→ DOKUMENT:
++++++

Tauchfahrten in die bizarre Mondlandschaft der Tiefsee

Neue Entdeckungen vor der Küste Mittelamerikas

 

Die Tiefsee, ein kalter lichtloser Ort ohne Leben? Weit gefehlt, auch
in dieser lebensfeindlich anmutenden Umgebung gibt es Regionen mit
Lebensformen, hoch spezialisiert und angepasst an diese Verhältnisse.
In solchen Regionen brodelt es, Gase entweichen aus dem Boden, Erdbeben
erschüttern den Meeresgrund und können Schlammlawinen auslösen. Die
Ursache liegt tiefer unter dem Meeresboden. Dort, an den Grenzflächen
zweier Erdplatten wird Meeresboden vernichtet, aufgeschmolzen,
recycelt. Was dort genau passiert, was dort am Meeresboden lebt und
welche Stoffe und Energien umgesetzt werden, sind Fragestellungen des
Kieler Sonderforschungsbereichs 574 (Volatile und Fluide in
Subduktionszonen). Er beschäftigt sich mit der Rückführung von
Volatilen (leichtflüchtigen, zum Teil klimaaktiven Substanzen), vom
Beginn der Subduktionszone bis zum Vulkangürtel, sowie der Auswirkung
auf Erdbeben und Hangrutschungen.

++++++

→ GESPEICHERTE DATEN:
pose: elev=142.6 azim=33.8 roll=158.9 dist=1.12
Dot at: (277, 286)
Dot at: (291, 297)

++++++

→ AUFGABE: Setze den Text über die Tiefsee vor der Küste Mittelamerikas im Anschluss an seinen letzten Satz fort.

→ LÖSUNG:
Die Expedition M66-2 mit dem Forschungsschiff METEOR unter der Leitung
von Dr. Gregor Rehder vom Leibniz-Institut für Meereswissenschaften
(IFM-GEOMAR) an der Christian-Albrechts-Universität zu Kiel
(IFM-GEOMAR), ging ins bisherige Hauptarbeitsgebiet des
Sonderforschungsbereichs (SFB), vor die Küsten Costa Ricas und
Nicaraguas. Ausgerüstet mit modernster Meerestechnik, wie dem
Tiefseeroboter (ROV[1]) QUEST des MARUM Bremen, wurden zwischen 400 und
2000 m Wassertiefe Gebiete untersucht, in denen Wässer aus großen
Sedimenttiefen, befrachtet mit Gasen und Nährstoffen, an die
Sedimentoberfläche gelangen. Hier ermöglichen sie, unter Verwendung von
Methan und Entstehung des für die meisten Organismen toxischen
Schwefelwasserstoffs, den Aufbau der einzigartigen Lebensgemeinschaften
der Oasen der Tiefsee.

 

Die unterseeischen Quellen sind Endstation eines komplizierten
Flüssigkeitskreislaufes. Große Mengen wasserreicher Sedimente werden am
mittelamerikanischen Tiefseegraben unter die Festlandsplatte geschoben.
Auf dem Weg in immer größere Tiefe entstehen mit Methan und Nährstoffen
angereicherte Fluide, die unter zunehmender Hitze und unter der Last
des Kontinents aus den Sedimenten ausgedrückt werden und auf
verschiedenen Wegen an die Oberfläche des Meeresbodens zurückgelangen.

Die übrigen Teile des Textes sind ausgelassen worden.